- What is needed: Extract each line holding the word "lines" from the entries.
_ _ _ _ _ _ _
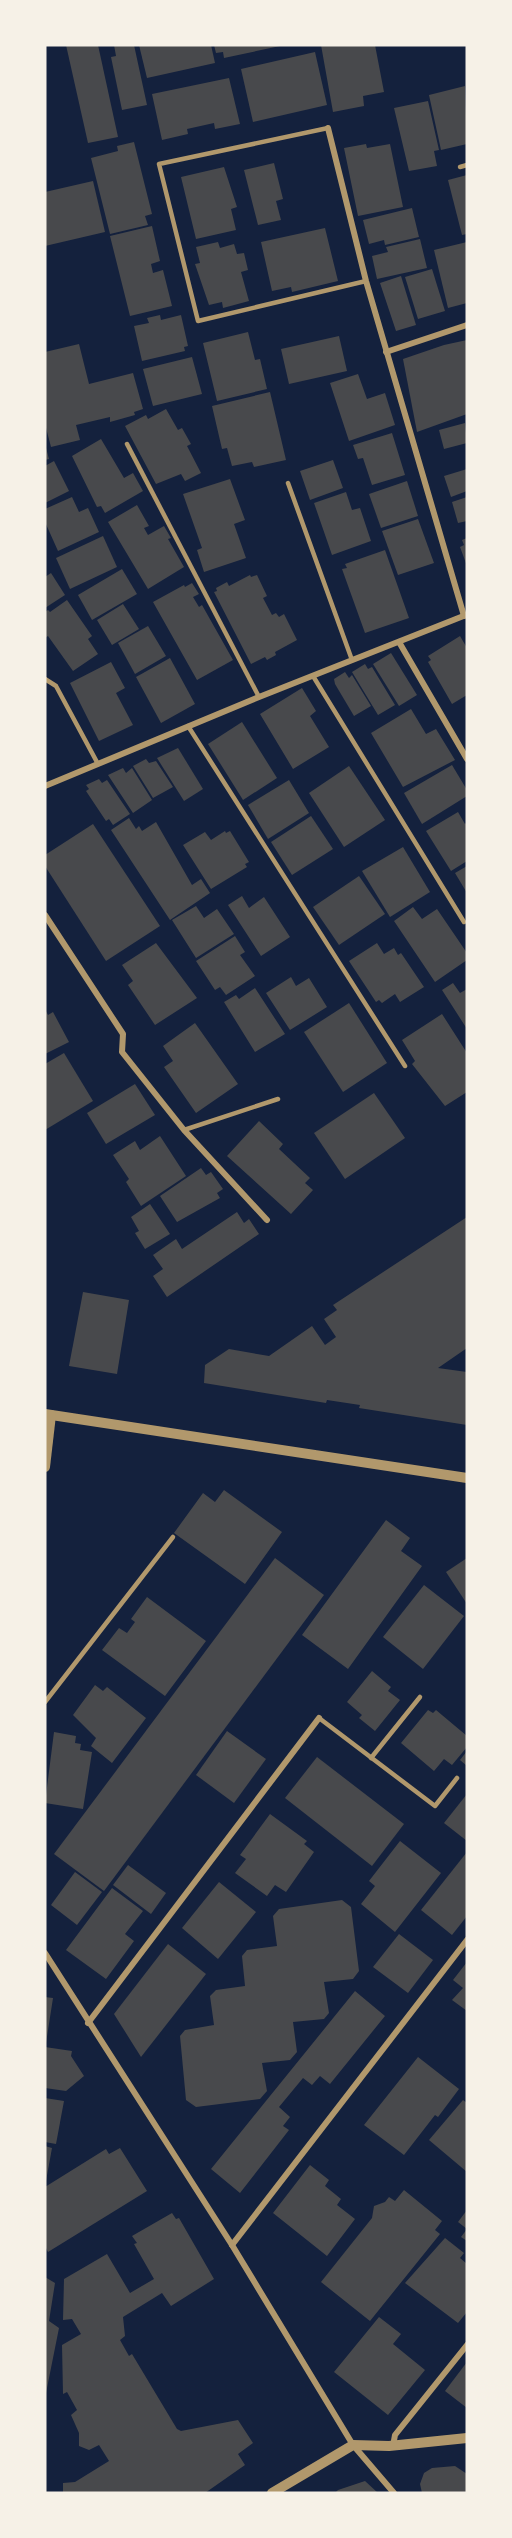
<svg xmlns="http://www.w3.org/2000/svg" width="512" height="2538" font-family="Poppins,sans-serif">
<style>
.building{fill:#48494c}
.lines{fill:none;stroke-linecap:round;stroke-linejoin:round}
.service{stroke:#b1986c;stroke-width:4.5}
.minor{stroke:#b1986c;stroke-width:6}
.tertiary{stroke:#b1986c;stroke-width:10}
</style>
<rect width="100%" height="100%" fill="#14213d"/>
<g class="building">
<polygon points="66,45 98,45 118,137 88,143"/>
<polygon points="114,45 134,45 147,105 122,110 111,57 116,56"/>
<polygon points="139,45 211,45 215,63 147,78"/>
<polygon points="214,45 280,45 280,46 224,58 223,52 216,53"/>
<polygon points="321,45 375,45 384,92 363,96 364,106 333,112"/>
<polygon points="315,52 327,105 253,122 241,69"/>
<polygon points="229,78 240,124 215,129 214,123 187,129 188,134 162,140 152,94"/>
<polygon points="465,86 467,144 441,150 429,95"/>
<polygon points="428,101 439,150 434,151 437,166 409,171 394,108"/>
<polygon points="134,142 152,214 145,216 148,225 110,234 91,158 118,151 117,146"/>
<polygon points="366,144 367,148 390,144 403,207 358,216 344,148"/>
<polygon points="274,163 283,199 276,201 281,220 258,225 244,170"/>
<polygon points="224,167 237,207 231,209 236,230 196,239 181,177"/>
<polygon points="467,175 467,234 462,235 448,180"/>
<polygon points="93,181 105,232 45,246 45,192"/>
<polygon points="412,208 419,237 385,245 384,240 369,244 363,220"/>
<polygon points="152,226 160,261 151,264 153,273 163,270 172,306 130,316 110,236"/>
<polygon points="325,228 338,281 292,292 291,287 272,291 261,242"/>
<polygon points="420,239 427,268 377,279 372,256 388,252 386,247"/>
<polygon points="218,242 220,248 234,244 237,254 244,253 248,270 241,272 249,301 223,308 222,302 209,305 195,264 200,263 196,247"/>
<polygon points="467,242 467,303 448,308 434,250"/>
<polygon points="432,269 445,311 418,319 405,277"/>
<polygon points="401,276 416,325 396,331 380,283"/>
<polygon points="160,315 161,320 181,315 188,346 184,347 185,351 142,361 134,326 149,323 147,318"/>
<polygon points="248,332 255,360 260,359 267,389 217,401 203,343"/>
<polygon points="339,336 347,371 289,384 281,349"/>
<polygon points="467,340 467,414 417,432 403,359 444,345"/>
<polygon points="79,344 89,384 133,373 143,409 134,412 135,415 110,422 110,417 76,425 80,440 51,447 45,424 45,352"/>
<polygon points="192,357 202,394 153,406 143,369"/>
<polygon points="358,374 367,399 385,393 395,425 349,441 330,383"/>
<polygon points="270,392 286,460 254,467 252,462 232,466 227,448 222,449 212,406"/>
<polygon points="166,409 178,430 182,428 191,444 187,446 201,473 185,481 181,474 156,484 125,426 146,415 148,419"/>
<polygon points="465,423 467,443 444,449 439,430"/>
<polygon points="392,433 405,475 372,485 363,458 358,459 353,445"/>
<polygon points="101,439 124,478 133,473 143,491 105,513 101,506 97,507 72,456"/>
<polygon points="45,444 49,459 45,460"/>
<polygon points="333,460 343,488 310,500 300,471"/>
<polygon points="54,461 69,491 45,503 45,466"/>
<polygon points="467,469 467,491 451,497 444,476"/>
<polygon points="230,479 245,520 234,524 246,558 204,572 197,550 202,548 183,494"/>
<polygon points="407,481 418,516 381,528 369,494"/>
<polygon points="346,492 352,510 360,508 371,541 332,555 314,503"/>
<polygon points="72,497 79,512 88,508 99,532 58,551 45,522 45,509"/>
<polygon points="467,497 467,521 458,523 452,502"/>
<polygon points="137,505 149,526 144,528 148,535 164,526 171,538 168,539 184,567 148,589 108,522"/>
<polygon points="418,519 434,563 398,575 382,531"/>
<polygon points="103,536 117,567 70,589 56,558"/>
<polygon points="467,538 467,566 460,547 464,545 462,540"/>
<polygon points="385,550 409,618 365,633 342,569 347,568 345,564"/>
<polygon points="122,569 137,594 92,620 78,595"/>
<polygon points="51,573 65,595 45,608 45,577"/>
<polygon points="250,575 251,577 257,575 267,596 263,598 272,615 276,613 279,617 284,614 297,640 275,652 276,655 267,660 265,657 251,664 214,592 217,591 216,588 227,582 229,586"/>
<polygon points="192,583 199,594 193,597 199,607 202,605 233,660 197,680 153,602 184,585 185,587"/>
<polygon points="67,600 92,636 88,639 98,654 73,671 48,636 45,638 45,612 48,610 50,612"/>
<polygon points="123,604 139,629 112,645 97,620"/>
<polygon points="148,626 166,656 135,674 118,643"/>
<polygon points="460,636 467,648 467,695 452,704 428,662 431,660 428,656"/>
<polygon points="391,653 417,695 399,706 373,664"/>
<polygon points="170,658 195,704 161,723 136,677"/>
<polygon points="111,662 125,688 116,693 133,725 99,741 70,683"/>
<polygon points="365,664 368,669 372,667 395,705 378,715 352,672"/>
<polygon points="345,672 349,678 352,675 371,706 354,716 335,684 334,679"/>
<polygon points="302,688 316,711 310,716 329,747 293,769 260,714"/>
<polygon points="411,709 426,734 436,729 455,760 403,787 371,733"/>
<polygon points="242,722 277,778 243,800 208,744"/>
<polygon points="178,748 203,789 184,801 157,758"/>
<polygon points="146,759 149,763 156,761 173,787 153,798 133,766"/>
<polygon points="452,765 467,790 467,796 422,824 404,793"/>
<polygon points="349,766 385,820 344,847 309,793"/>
<polygon points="123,768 126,773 132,768 152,800 133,813 108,775"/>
<polygon points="99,779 102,783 107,780 130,814 113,825 109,819 106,821 86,791 89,789 86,785"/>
<polygon points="289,780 309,813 268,839 248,805"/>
<polygon points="458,812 465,824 467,822 467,861 451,871 426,831"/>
<polygon points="311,816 333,849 292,875 271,842"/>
<polygon points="129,818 136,829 139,826 142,831 156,822 192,885 201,879 210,893 170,920 111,830"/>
<polygon points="93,824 160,926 106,961 45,866 45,855"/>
<polygon points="225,831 226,833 230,831 249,862 245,864 247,867 211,889 183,845 205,832 211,840"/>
<polygon points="403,847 430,892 390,917 362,871"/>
<polygon points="467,866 467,893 455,873"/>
<polygon points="359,876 385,914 339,945 313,907"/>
<polygon points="242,896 249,908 264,897 290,937 261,956 228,905"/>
<polygon points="196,906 204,918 217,909 234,934 196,958 172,920"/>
<polygon points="413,907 422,919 437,909 467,953 467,960 435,982 394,921"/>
<polygon points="235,936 245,952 240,955 255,976 226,995 220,987 215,990 196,961"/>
<polygon points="156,943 197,998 155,1025 128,985 133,981 122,965"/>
<polygon points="377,943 384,954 394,948 398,955 401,953 424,987 400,1002 395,994 382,1003 379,1000 376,1002 349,961"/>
<polygon points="291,977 296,986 309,978 327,1007 290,1030 266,993"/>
<polygon points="453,983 460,993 467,989 467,1029 442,990"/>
<polygon points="255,988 285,1034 255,1052 224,1002 236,995 239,999"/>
<polygon points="349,1003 387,1063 343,1092 304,1032"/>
<polygon points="45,1009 48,1015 53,1012 69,1042 45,1054"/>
<polygon points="442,1014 467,1053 467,1092 445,1106 412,1064 415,1061 402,1040"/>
<polygon points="195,1023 238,1084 196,1113 164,1067 173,1061 163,1046"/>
<polygon points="64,1053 93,1101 45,1130 45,1064"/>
<polygon points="135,1084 155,1115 106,1144 87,1113"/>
<polygon points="374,1093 405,1138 345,1179 314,1133"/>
<polygon points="259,1121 283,1144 279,1149 310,1178 305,1183 313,1190 291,1214 227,1156"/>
<polygon points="160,1136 186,1176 141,1206 126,1182 129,1179 113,1155 135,1141 140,1150"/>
<polygon points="201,1168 206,1175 211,1172 223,1189 217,1193 220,1198 177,1222 160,1196"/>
<polygon points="150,1204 170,1234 145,1249 135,1233 139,1231 131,1217"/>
<polygon points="237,1212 244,1223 249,1219 259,1234 167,1297 153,1276 163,1269 153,1255 176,1239 182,1249"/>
<polygon points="467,1217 467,1348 438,1368 467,1372 467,1425 359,1408 360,1405 327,1400 326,1403 204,1383 205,1365 229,1349 269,1356 312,1326 325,1345 336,1337 324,1319 337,1310 333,1305"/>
<polygon points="83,1292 129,1300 117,1374 69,1366"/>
<polygon points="224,1490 282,1532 245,1584 174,1533 203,1493 215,1502"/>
<polygon points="386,1520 410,1538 401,1551 422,1566 348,1669 302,1635"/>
<polygon points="275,1558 324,1595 104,1891 54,1854"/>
<polygon points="467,1558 467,1604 446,1572"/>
<polygon points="424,1585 464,1616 423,1669 383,1637"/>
<polygon points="147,1597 206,1641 165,1696 102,1650 119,1628 127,1633 135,1622 131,1619"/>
<polygon points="372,1671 391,1687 388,1691 400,1700 375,1731 359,1718 362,1715 347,1702"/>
<polygon points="95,1685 103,1691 107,1687 146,1718 112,1763 91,1746 96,1738 73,1715"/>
<polygon points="428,1710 433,1713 436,1710 467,1736 467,1747 452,1765 444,1759 434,1771 401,1743"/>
<polygon points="227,1731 266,1759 234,1803 196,1775"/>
<polygon points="54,1732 76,1736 75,1743 81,1744 80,1750 92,1752 83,1809 45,1803"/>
<polygon points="467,1751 467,1766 460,1760"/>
<polygon points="317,1757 404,1824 372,1866 285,1798"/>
<polygon points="467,1794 467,1841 444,1823"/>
<polygon points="270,1814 307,1841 304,1844 314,1852 286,1892 275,1885 267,1896 235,1873 246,1859 240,1855"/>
<polygon points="400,1841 441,1873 395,1932 361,1904 375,1886 369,1881"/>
<polygon points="467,1852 467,1916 452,1935 421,1910"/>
<polygon points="128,1865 166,1893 151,1914 113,1885"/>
<polygon points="75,1872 102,1892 77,1925 51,1905"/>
<polygon points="219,1882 256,1912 218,1959 182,1928"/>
<polygon points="112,1888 143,1911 125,1934 134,1941 106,1979 66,1950"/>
<polygon points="342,1900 351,1907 359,1971 353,1979 324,1982 329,2013 324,2019 293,2022 297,2052 290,2060 262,2063 267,2091 260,2099 196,2107 186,2100 180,2036 185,2030 214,2025 210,1996 216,1990 245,1986 242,1956 247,1950 277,1946 273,1916 279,1909"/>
<polygon points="399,1934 433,1960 408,1993 373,1967"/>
<polygon points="168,1944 206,1974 141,2057 114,2014"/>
<polygon points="467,1962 467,2011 452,2000 463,1988 453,1980"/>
<polygon points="355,1991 385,2016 330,2084 320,2076 312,2085 303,2078 279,2107 290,2117 283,2126 289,2130 240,2193 211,2169"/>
<polygon points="45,1997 53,1998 46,2043 45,2043"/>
<polygon points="45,2047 72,2051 71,2056 84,2076 66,2091 45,2088"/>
<polygon points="418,2057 459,2089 438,2117 435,2115 404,2155 364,2125"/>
<polygon points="45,2098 64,2101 56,2144 45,2142"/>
<polygon points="463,2100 467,2103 467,2172 429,2140"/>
<polygon points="45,2146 52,2148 46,2181 45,2181"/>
<polygon points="120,2148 147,2191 48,2252 45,2246 45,2187 106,2149 109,2154"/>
<polygon points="310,2165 329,2180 325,2186 341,2199 337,2205 355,2219 327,2256 273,2213"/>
<polygon points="404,2190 442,2221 435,2230 440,2234 370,2321 321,2282 372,2218 374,2206 385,2202 389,2197 395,2201"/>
<polygon points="467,2210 467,2229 458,2222"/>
<polygon points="172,2213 176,2219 179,2218 214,2279 171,2306 162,2293 123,2317 125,2336 120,2340 129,2356 132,2354 177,2429 181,2431 238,2420 253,2443 238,2454 245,2465 205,2493 63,2493 63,2483 75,2482 109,2461 99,2445 89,2450 79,2446 79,2433 71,2415 77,2410 67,2392 63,2394 62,2345 81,2334 72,2319 63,2320 64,2279 107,2254 130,2293 154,2279 134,2244 137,2243 132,2236"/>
<polygon points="467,2229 467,2241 461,2237"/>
<polygon points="445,2238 464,2253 460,2258 467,2264 467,2312 458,2323 405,2283"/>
<polygon points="45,2277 55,2283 49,2321 59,2328 46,2393"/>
<polygon points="379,2317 401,2334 393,2344 425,2370 388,2415 334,2372"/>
<polygon points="467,2362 467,2408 445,2391"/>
<polygon points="455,2466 467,2474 467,2493 422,2493 420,2484 424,2473 432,2468"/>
<polygon points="365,2481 378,2493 335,2493 338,2490"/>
</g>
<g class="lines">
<g class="service">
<polyline points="328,128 159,164 198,321 366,281"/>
<polyline points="460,167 467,165"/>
<polyline points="127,444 259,697"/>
<polyline points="288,483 352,660"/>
<polyline points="313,676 464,922"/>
<polyline points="45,679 56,686 98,764"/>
<polyline points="188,726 405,1066"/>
<polyline points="184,1130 278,1099"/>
<polyline points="45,1702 173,1537"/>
<polyline points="319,1718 435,1806 457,1778"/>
<polyline points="371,1758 420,1697"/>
</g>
<g class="minor">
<polyline points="328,128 366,281 464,616"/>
<polyline points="386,352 467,325"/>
<polyline points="399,642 467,759"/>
<polyline points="45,786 259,697 466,615"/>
<polyline points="45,915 123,1034 122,1052 184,1130 267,1220"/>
<polyline points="45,1953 232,2245 353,2445 394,2493"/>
<polyline points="88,2023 319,1718"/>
<polyline points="232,2245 467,1940"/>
<polyline points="393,2446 395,2435 467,2345"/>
</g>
<g class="tertiary">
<polyline points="45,1414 467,1478"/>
<polyline points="45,1467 51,1415"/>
<polyline points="272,2493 353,2445 389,2446 467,2438"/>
</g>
</g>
<rect width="512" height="2538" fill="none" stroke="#f6f1e7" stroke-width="93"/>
</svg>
_ _ _ _ _ _ _
- Result below:
.lines{fill:none;stroke-linecap:round;stroke-linejoin:round}
<g class="lines">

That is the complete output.